3) Another Bill, animator extraordinaire Bill Plympton, gave us an hour of his time devoted to “Making cartoons that sell without selling out”, which also coincides with the title of his recently-released book. In addition to promoting the positives of independent animation, he talked about his current projects: restoring a nearly-lost print of gorgeous Windsor McKay animation; a feature film; and a proposed TV series about a female whale that leaves the sea to pursue a modelling career! (He showed us an 8-minute episode, and it’s every bit as absurdly amusing as you’d expect.) He told an astonishing anecdote about Disney; remind me to tell you all what it was when I get back!
4) My favorite of the day, an amazing instructional on character/creature design for film by the amazing Neville Page.
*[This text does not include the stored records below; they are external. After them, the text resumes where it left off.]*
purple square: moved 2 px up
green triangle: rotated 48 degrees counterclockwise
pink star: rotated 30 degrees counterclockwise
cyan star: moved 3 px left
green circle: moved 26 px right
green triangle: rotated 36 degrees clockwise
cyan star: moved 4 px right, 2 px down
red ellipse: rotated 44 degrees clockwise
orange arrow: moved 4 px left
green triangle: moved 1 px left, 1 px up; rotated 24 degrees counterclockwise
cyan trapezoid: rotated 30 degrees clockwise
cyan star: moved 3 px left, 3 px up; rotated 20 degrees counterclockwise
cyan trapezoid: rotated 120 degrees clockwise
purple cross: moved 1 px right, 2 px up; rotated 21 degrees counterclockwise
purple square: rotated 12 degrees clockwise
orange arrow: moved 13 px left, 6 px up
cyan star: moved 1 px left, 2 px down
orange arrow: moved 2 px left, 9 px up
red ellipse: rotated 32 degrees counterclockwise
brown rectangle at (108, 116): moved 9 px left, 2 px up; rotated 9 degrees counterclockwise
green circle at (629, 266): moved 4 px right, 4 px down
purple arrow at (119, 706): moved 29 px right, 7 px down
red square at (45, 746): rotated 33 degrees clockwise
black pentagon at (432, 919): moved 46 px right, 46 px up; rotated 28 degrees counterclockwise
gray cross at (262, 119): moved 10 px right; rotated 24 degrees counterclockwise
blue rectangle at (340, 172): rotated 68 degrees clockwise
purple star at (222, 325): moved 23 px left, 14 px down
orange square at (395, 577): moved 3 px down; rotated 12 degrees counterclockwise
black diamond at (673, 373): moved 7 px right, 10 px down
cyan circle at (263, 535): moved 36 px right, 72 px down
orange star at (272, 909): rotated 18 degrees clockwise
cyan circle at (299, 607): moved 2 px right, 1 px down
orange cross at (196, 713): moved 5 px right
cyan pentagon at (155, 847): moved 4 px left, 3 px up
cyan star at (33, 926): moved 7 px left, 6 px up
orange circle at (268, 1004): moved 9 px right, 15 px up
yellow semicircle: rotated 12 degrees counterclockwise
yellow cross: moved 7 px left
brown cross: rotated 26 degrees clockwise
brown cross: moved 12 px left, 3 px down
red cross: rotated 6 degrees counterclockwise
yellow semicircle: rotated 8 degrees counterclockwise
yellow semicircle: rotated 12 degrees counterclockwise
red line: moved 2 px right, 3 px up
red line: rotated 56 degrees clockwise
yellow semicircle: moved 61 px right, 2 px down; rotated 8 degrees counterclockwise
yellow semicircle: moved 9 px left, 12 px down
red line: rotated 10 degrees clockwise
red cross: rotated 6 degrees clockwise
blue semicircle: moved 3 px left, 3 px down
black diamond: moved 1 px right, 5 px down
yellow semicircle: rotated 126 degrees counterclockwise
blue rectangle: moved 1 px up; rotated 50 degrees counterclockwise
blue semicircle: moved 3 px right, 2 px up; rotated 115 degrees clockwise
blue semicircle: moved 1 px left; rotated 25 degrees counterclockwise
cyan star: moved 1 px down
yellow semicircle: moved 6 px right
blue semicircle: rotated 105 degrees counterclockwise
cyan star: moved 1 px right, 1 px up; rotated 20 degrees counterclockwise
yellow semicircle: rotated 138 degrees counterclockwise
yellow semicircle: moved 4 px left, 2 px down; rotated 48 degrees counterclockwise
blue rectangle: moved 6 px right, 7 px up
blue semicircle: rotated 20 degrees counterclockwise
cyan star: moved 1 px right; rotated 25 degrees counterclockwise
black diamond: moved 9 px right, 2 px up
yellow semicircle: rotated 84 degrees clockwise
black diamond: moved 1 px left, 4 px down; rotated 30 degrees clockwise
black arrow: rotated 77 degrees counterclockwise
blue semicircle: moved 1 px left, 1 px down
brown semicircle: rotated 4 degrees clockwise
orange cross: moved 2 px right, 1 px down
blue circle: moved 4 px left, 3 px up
Those not in the business (or who don’t stay for all the credits) may not know the name, but you know his characters from SUPER 8, CLOVERFIELD, GREEN LANTERN, TRON, PROMETHEUS and a tiny film called AVATAR. Neville offered a plethora of amazing slides showing his equally amazing creative process, and offered tips and techniques for effective character design that I can’t wait to try.
5) “The Artist’s Way”–a “shop talk” chat with five very special guest artists: Gary Gianni, Joe Jusko, Mark Schultz, Jim Silke and Tom Yeates. More details later (hey, I gotta save a few things to tease for upcoming blogs!), but the big news is that all of them were presented with Inkpot Awards during the panel (except for Schultz, who had won previously). The awards were presented and panel moderated by Gary Sassaman.
Topping off the evening was dinner with Sam “Stormcrow” Hayes, writer of Tokyopop’s AFTERWORLD graphic novel sensation, screenwriter and script doctor. Sam is pursuing publishers to present the next two chapters of the story, or better yet, one giant volume with all three parts.
There’s more of course, but it’s beyond late; since I nearly fell asleep in a few panels, I need to visit Sleepyland right now. Good night and I’ll try to have more this weekend!